In other words, Hong Kong has taken the lead in realising that it's not just short positions that could do with improved disclosure, but also long ones.
The aim of the Hong Kong exchange's service is, according to its press statement, 'to give the public greater access to information on Hong Kong-listed companies' shareholders and further increase the transparency of Central Clearing and Settlement (CCAS, the Hong Kong-equivalent of Singapore's Central Depository or CDP) shareholdings'.
Users specify the name of the company and can search by substantial shareholder, date and even directors' interests.

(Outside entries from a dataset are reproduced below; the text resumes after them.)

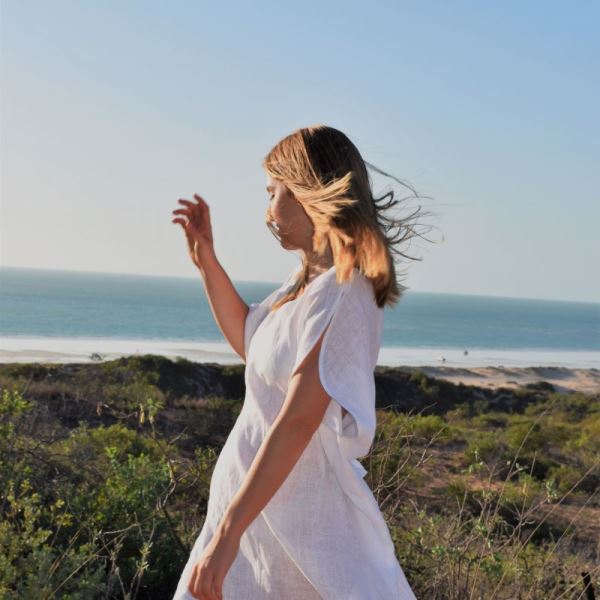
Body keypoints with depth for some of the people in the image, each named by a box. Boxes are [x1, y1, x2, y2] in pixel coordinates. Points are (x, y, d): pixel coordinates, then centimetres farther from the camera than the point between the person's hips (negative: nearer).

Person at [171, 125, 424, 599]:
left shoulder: (341, 294, -21)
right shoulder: (306, 280, 7)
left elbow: (296, 424, -25)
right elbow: (248, 340, 26)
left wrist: (228, 531, -26)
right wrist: (206, 258, 16)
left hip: (301, 509, -9)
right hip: (256, 497, 9)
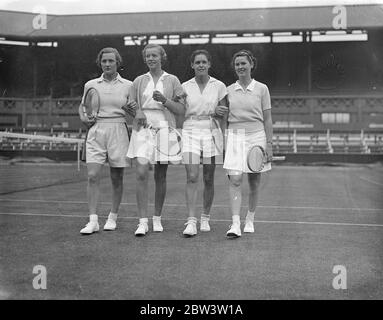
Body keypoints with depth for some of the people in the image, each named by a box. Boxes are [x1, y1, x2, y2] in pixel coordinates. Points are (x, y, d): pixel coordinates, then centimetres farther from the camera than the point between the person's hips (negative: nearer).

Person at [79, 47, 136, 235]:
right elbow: (82, 106, 22)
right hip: (96, 131, 1)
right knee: (93, 176, -10)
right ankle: (93, 221, -7)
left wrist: (134, 110, -9)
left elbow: (135, 111, 13)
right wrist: (83, 118, 2)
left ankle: (113, 217, 20)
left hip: (118, 131, 0)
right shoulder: (90, 85, 9)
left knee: (116, 178, 5)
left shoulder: (128, 86, 6)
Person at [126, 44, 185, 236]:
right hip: (142, 129, 1)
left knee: (160, 177, 4)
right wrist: (138, 111, -6)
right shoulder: (139, 81, 11)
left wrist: (164, 100, -13)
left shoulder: (172, 81, 6)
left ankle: (157, 219, 18)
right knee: (141, 174, -12)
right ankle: (143, 221, -9)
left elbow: (181, 110, 2)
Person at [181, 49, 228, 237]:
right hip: (190, 132, 0)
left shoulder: (219, 86, 4)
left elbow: (225, 114, 8)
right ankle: (191, 221, -12)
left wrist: (219, 112, -11)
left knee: (208, 179, 6)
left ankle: (205, 218, 21)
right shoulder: (185, 87, 5)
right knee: (192, 177, -12)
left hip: (211, 132, 1)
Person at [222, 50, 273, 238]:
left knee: (254, 182, 7)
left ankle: (250, 220, 23)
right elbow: (225, 118, 13)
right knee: (235, 181, -11)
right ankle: (235, 224, -13)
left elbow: (267, 119, 3)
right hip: (235, 137, 1)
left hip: (256, 136, 0)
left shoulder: (261, 89, 3)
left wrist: (269, 145, -4)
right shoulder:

Why is it equally important to know who is long as well as short? The simple answer is: Why not? If you were to glance through the annual reports of most companies, the list of top 20 shareholders for Singapore-listed firms would usually be occupied by nominee names, essentially useless information from the point of view of anyone wanting to know who the shareholders really are. Why not make it mandatory for these nominees to reveal who the names of the true beneficial owners? After all, if shareholders are a company's main customers, and if good management means knowing your customers well, then shouldn't companies know the identities of their shareholders and share this knowledge with the public?
If, for example, companies know who exactly their shareholders are, then surely a long-term relationship or dialogue between management and shareholders can ensue. Might this not then improve attendance at general meetings, or raise shareholder awareness and activism and, in so doing, act as a check against hostile or prejudicial activity?
We could take this several steps further and argue that company shareholding should be broken down into the proportion held by retail investors and professionals. For comparative purposes, why not also give the top 20 shareholders for the past five years instead of just the most recent year to show how the structure has shifted over time?
If the authorities are really committed to improving 'long' disclosure, then why not make it a rule that companies disclose quarterly shareholder statements showing details such as geographic distribution and proportion of votes held?
As noted in our earlier columns on the subject, there is a growing movement in developed markets such as the US and Europe to identify a company's shareholders. This is founded on the argument - quite correctly - that shareholders too should have duties and obligations, at least insofar as disclosing their identities is concerned.
The key to change, of course, is to recognise that the registered owner of a certain block of shares or even the legal owner may not necessarily be the ultimate investor and to address this via legislation or amending the rules - just as SGX is now considering for short positions. After all, is it not the case that in a true disclosure-based regime, both longs and shorts have to be treated equally?